De acuerdo con un estudio de la Bertelsmann Stiftung, en el que se evalúan las actuaciones de los gobiernos y las reformas realizadas en los países de la UE y la OCDE, España se encuentra todavía ante una encrucijada.

Aunque el estudio muestra algunos avances a raíz de las reformas del gobierno español, también evidencia que éstas aún no son eficaces. La situación del mercado laboral es dramática y el desempleo juvenil sigue siendo el principal desafío. Además, en comparación con otros países, las perspectivas de futuro son complicadas, ya que la situación económica del país impide realizar una mayor inversión en educación, investigación y desarrollo, a la vez que empeoran los sistemas de protección social.

Más de 100 expertos de todo el mundo, entre ellos algunos científicos españoles, colaboran cada dos años para analizar los países de la UE y la OCDE. Se basan en hasta 140 indicadores, la necesidad de reformas sociales, económicas y ecológicas; el estado de derecho y de la democracia; o la capacidad del gobierno para acometer reformas. Los resultados, publicados en el estudio Sustainable Governance Indicators (SGI), van acompañados de informes que, por un lado, evalúan los acontecimientos de los últimos años y por otro, comparan el grado de preparación de los 41 países analizados para afrontar los desafíos del futuro.

Una generación perdida

El estudio SGI revela que España, a pesar de las reformas estructurales y de la austeridad de los últimos años, se encuentra en el puesto 40 de la lista en el ámbito laboral, sólo por delante de Grecia. A la vista de la tasa de desempleo que afecta a los jóvenes españoles, más del 50%, el estudio habla de "generación perdida".

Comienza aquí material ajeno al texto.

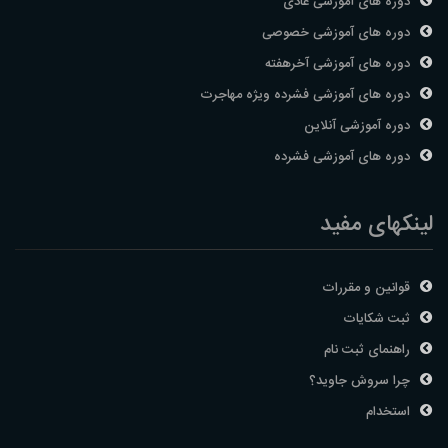
دوره های آموزشی عادی
دوره های آموزشی خصوصی
دوره های آموزشی آخرهفته
دوره های آموزشی فشرده ویژه مهاجرت
دوره آموزشی آنلاین
دوره های آموزشی فشرده
لینکهای مفید
قوانین و مقررات
ثبت شکایات
راهنمای ثبت نام
چرا سروش جاوید؟
استخدام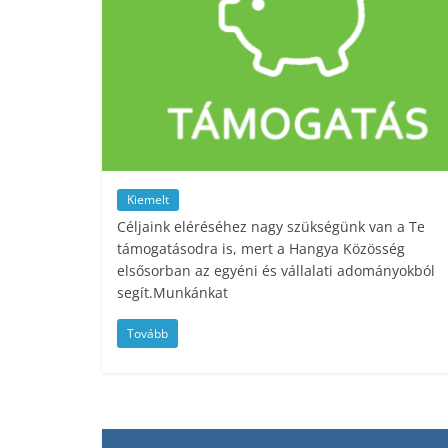
Kiemelt
Céljaink eléréséhez nagy szükségünk van a Te
támogatásodra is, mert a Hangya Közösség
elsősorban az egyéni és vállalati adományokból
segít.Munkánkat
Tovább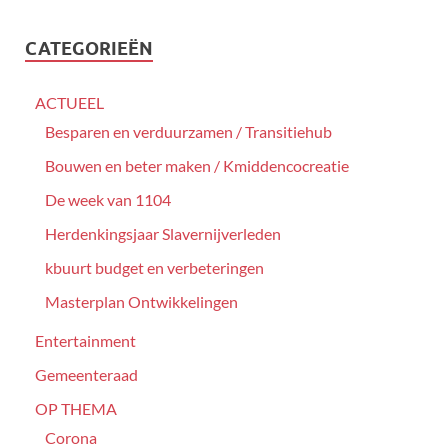
CATEGORIEËN
ACTUEEL
Besparen en verduurzamen / Transitiehub
Bouwen en beter maken / Kmiddencocreatie
De week van 1104
Herdenkingsjaar Slavernijverleden
kbuurt budget en verbeteringen
Masterplan Ontwikkelingen
Entertainment
Gemeenteraad
OP THEMA
Corona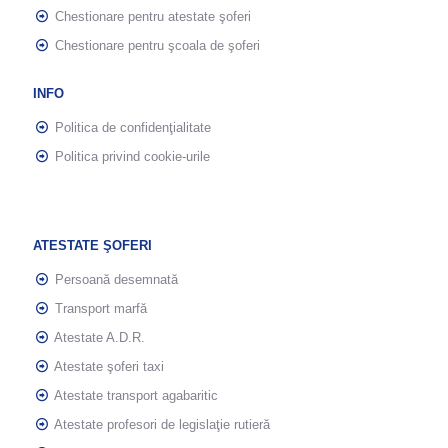
Chestionare pentru atestate şoferi
Chestionare pentru şcoala de şoferi
INFO
Politica de confidenţialitate
Politica privind cookie-urile
ATESTATE ŞOFERI
Persoană desemnată
Transport marfă
Atestate A.D.R.
Atestate şoferi taxi
Atestate transport agabaritic
Atestate profesori de legislaţie rutieră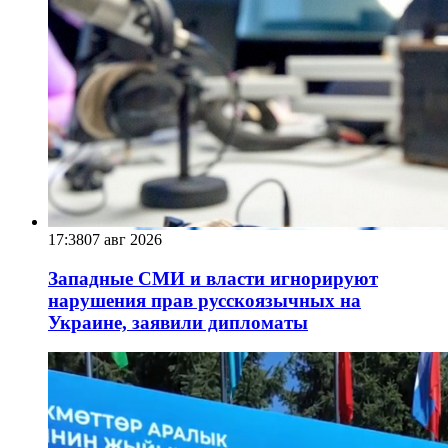
17:38
07 авг 2026
Западные СМИ и власти игнорируют
нарушения прав русскоязычных на
Украине, заявили дипломаты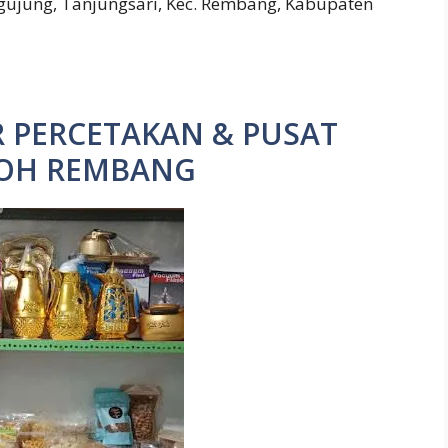
gujung, Tanjungsari, Kec. Rembang, Kabupaten
R PERCETAKAN & PUSAT
ROH REMBANG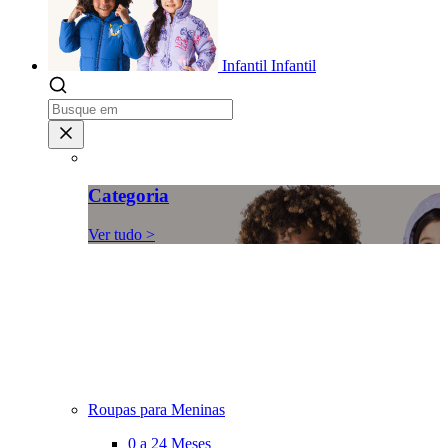
Infantil
Infantil
Categoria
Ver tudo >
Roupas para Meninas
0 a 24 Meses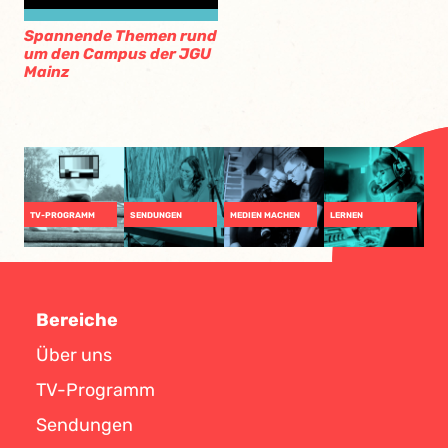
Spannende Themen rund
um den Campus der JGU
Mainz
TV-PROGRAMM
SENDUNGEN
MEDIEN MACHEN
LERNEN
Bereiche
Über uns
TV-Programm
Sendungen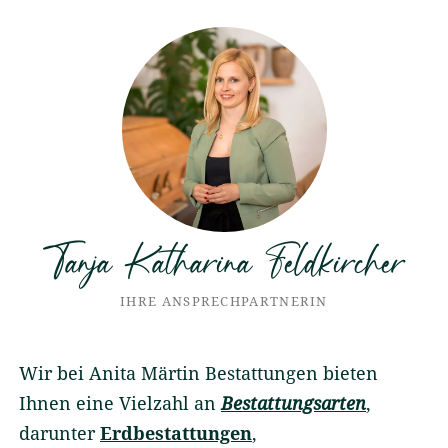
Tanja Katharina Feldkircher
IHRE ANSPRECHPARTNERIN
Wir bei Anita Märtin Bestattungen bieten
Ihnen eine Vielzahl an
Bestattungsarten
,
darunter
Erdbestattungen
,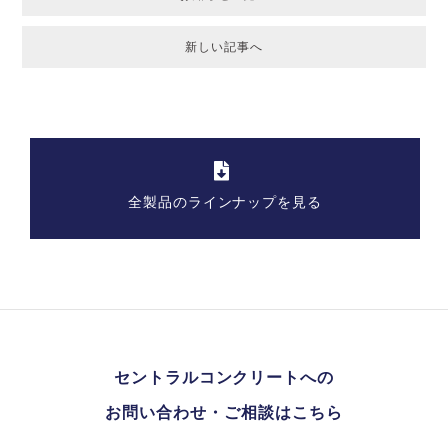
新しい記事へ
全製品のラインナップを見る
セントラルコンクリートへの
お問い合わせ・ご相談はこちら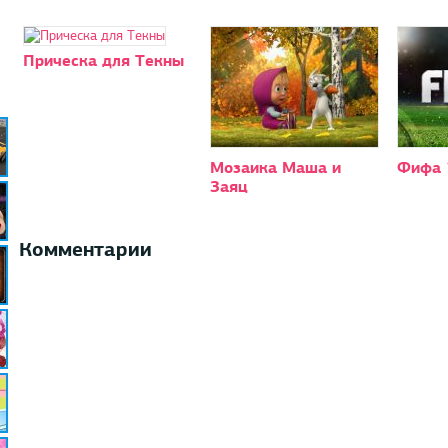
Прическа для Текны
Мозаика Маша и
Фифа 
Заяц
Комментарии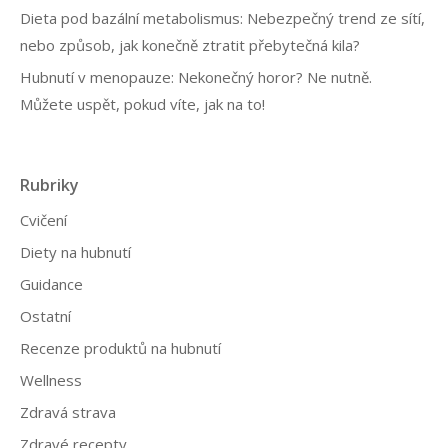
Dieta pod bazální metabolismus: Nebezpečný trend ze sítí,
nebo způsob, jak konečně ztratit přebytečná kila?
Hubnutí v menopauze: Nekonečný horor? Ne nutně.
Můžete uspět, pokud víte, jak na to!
Rubriky
Cvičení
Diety na hubnutí
Guidance
Ostatní
Recenze produktů na hubnutí
Wellness
Zdravá strava
Zdravé recepty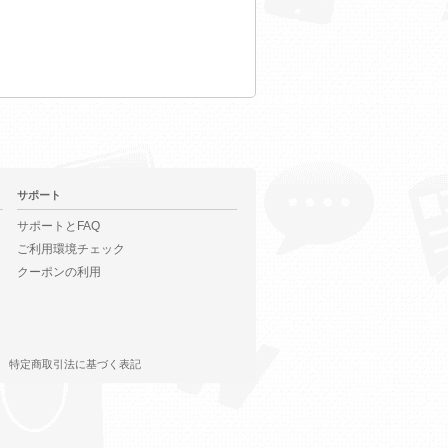
サポート
サポートとFAQ
ご利用環境チェック
クーポンの利用
特定商取引法に基づく表記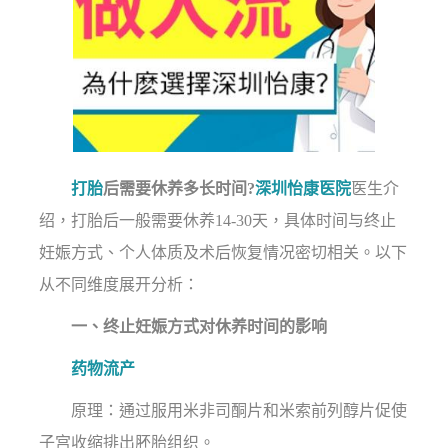
打胎
后需要休养多长时间?
深圳怡康医院
医生介
绍，打胎后一般需要休养14-30天，具体时间与终止
妊娠方式、个人体质及术后恢复情况密切相关。以下
从不同维度展开分析：
一、终止妊娠方式对休养时间的影响
药物流产
原理：通过服用米非司酮片和米索前列醇片促使
子宫收缩排出胚胎组织。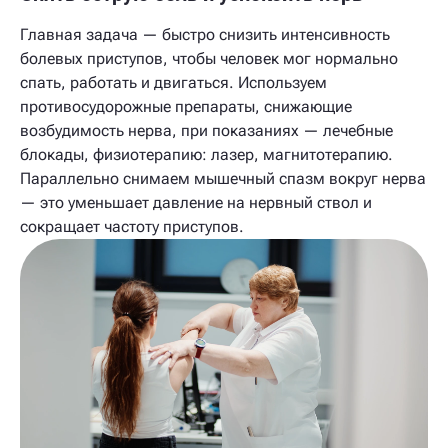
Главная задача — быстро снизить интенсивность
болевых приступов, чтобы человек мог нормально
спать, работать и двигаться. Используем
противосудорожные препараты, снижающие
возбудимость нерва, при показаниях — лечебные
блокады, физиотерапию: лазер, магнитотерапию.
Параллельно снимаем мышечный спазм вокруг нерва
— это уменьшает давление на нервный ствол и
сокращает частоту приступов.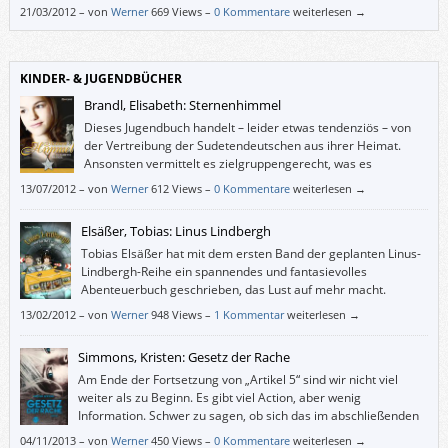
21/03/2012
–
von
Werner
669 Views –
0 Kommentare
weiterlesen →
KINDER- & JUGENDBÜCHER
Brandl, Elisabeth: Sternenhimmel
Dieses Jugendbuch handelt – leider etwas tendenziös – von
der Vertreibung der Sudetendeutschen aus ihrer Heimat.
Ansonsten vermittelt es zielgruppengerecht, was es
bedeutet, aus der Heimat vertrieben zu werden, und wie es
13/07/2012
–
von
Werner
612 Views –
0 Kommentare
weiterlesen →
ist, woanders nicht willkommen zu sein.
Elsäßer, Tobias: Linus Lindbergh
Tobias Elsäßer hat mit dem ersten Band der geplanten Linus-
Lindbergh-Reihe ein spannendes und fantasievolles
Abenteuerbuch geschrieben, das Lust auf mehr macht.
13/02/2012
–
von
Werner
948 Views –
1 Kommentar
weiterlesen →
Simmons, Kristen: Gesetz der Rache
Am Ende der Fortsetzung von „Artikel 5“ sind wir nicht viel
weiter als zu Beginn. Es gibt viel Action, aber wenig
Information. Schwer zu sagen, ob sich das im abschließenden
Band der Ember-Trilogie ändern wird. Leider hat mich „Gesetz
04/11/2013
–
von
Werner
450 Views –
0 Kommentare
weiterlesen →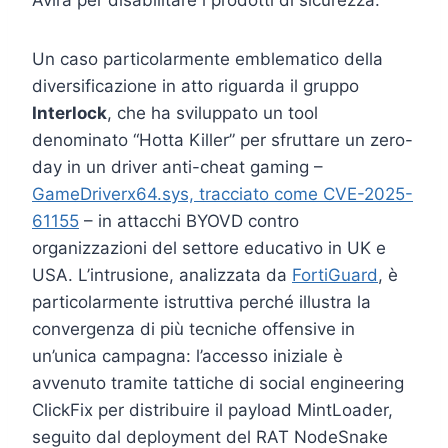
Un caso particolarmente emblematico della
diversificazione in atto riguarda il gruppo
Interlock
, che ha sviluppato un tool
denominato “Hotta Killer” per sfruttare un zero-
day in un driver anti-cheat gaming –
GameDriverx64.sys, tracciato come CVE-2025-
61155
– in attacchi BYOVD contro
organizzazioni del settore educativo in UK e
USA. L’intrusione, analizzata da
FortiGuard
, è
particolarmente istruttiva perché illustra la
convergenza di più tecniche offensive in
un’unica campagna: l’accesso iniziale è
avvenuto tramite tattiche di social engineering
ClickFix per distribuire il payload MintLoader,
seguito dal deployment del RAT NodeSnake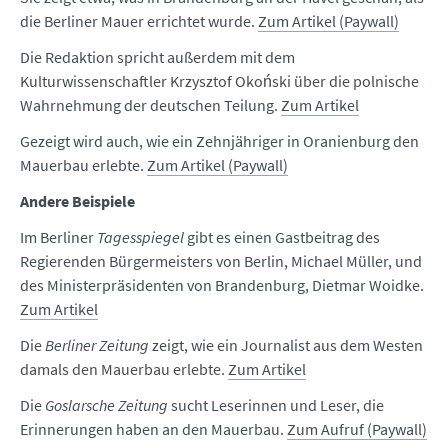
die Berliner Mauer errichtet wurde.
Zum Artikel (Paywall)
Die Redaktion spricht außerdem mit dem
Kulturwissenschaftler Krzysztof Okoński über die polnische
Wahrnehmung der deutschen Teilung.
Zum Artikel
Gezeigt wird auch, wie ein Zehnjähriger in Oranienburg den
Mauerbau erlebte.
Zum Artikel (Paywall)
Andere Beispiele
Im Berliner
Tagesspiegel
gibt es einen Gastbeitrag des
Regierenden Bürgermeisters von Berlin, Michael Müller, und
des Ministerpräsidenten von Brandenburg, Dietmar Woidke.
Zum Artikel
Die
Berliner Zeitung
zeigt, wie ein Journalist aus dem Westen
damals den Mauerbau erlebte.
Zum Artikel
Die
Goslarsche Zeitung
sucht Leserinnen und Leser, die
Erinnerungen haben an den Mauerbau.
Zum Aufruf (Paywall)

Las causas no parecen ser sólo coyunturales, sino también estructurales: los países con sistemas de formación profesional dual han sido capaces de integrar durante la crisis a muchos más jóvenes en el mundo laboral. No es posible aumentar la competitividad de manera estable recurriendo sólo a una reducción del coste salarial. Se sugiere que España necesita concentrarse en mejorar las oportunidades de los jóvenes. En este sentido, la Fundación Bertelsmann en España está desarrollando un proyecto por el empleo juvenil. Su vicepresidente, Francisco Belil, aboga por construir más puentes entre el sistema educativo y el empleo y desarrollar una formación profesional de calidad en nuestro país.

Tras casi seis años de continua recesión, en la categoría "sostenibilidad económica" España tan solo alcanza el puesto 37. En lo que respecta a la integración social, el estudio sitúa a España en el puesto 31, inmediatamente debajo de Portugal. A esto hay que añadir que la dura política de recortes está poniendo en riesgo la cohesión social del país. De este modo, en la comparativa, España se incluye en el grupo de los países del sur de Europa afectados por la crisis, que se encuentran a la cola de la lista en cuanto a perspectivas de futuro.Suecia, Noruega, Suiza, Finlandia, Dinamarca y Alemania encabezan la lista. Aunque estos países también están notando los efectos de la crisis económica en sus respectivos mercados laborales, obtienen resultados especialmente buenos en política social, de pensiones y presupuestaria, alcanzando una elevada sostenibilidad y conciliación de la vida familiar y laboral.

Brecha social y sostenibilidad en la Unión Europea

De acuerdo con el estudio, muchos estados de la UE y la OCDE muestran tendencias de consolidación presupuestaria. Sin embargo, el empeoramiento en el ámbito del empleo y la integración social aún no se ha detenido. Esto ocurre tanto en España como en el resto de países del sur de Europa. Las diferencias entre los estados más prósperos del norte y los países con mayor incidencia de la crisis del sur han aumentado notablemente. "Esta brecha social pone en peligro la sostenibilidad de la Unión Europea", declara Aart de Geus, presidente del consejo de la Bertelsmann Stiftung en Alemania.

Una lucha eficaz, por ejemplo contra la evasión fiscal, aumentaría la recaudación y, por tanto, mejoraría la sostenibilidad del país. Más allá del ámbito de la UE, llaman la atención los mediocres resultados de EE.UU. La mayor economía del mundo tan sólo logra el puesto 28 entre los países de la OCDE y la UE y revela una gran vulnerabilidad, precisamente en las áreas de integración social, sostenibilidad fiscal y medio ambiente.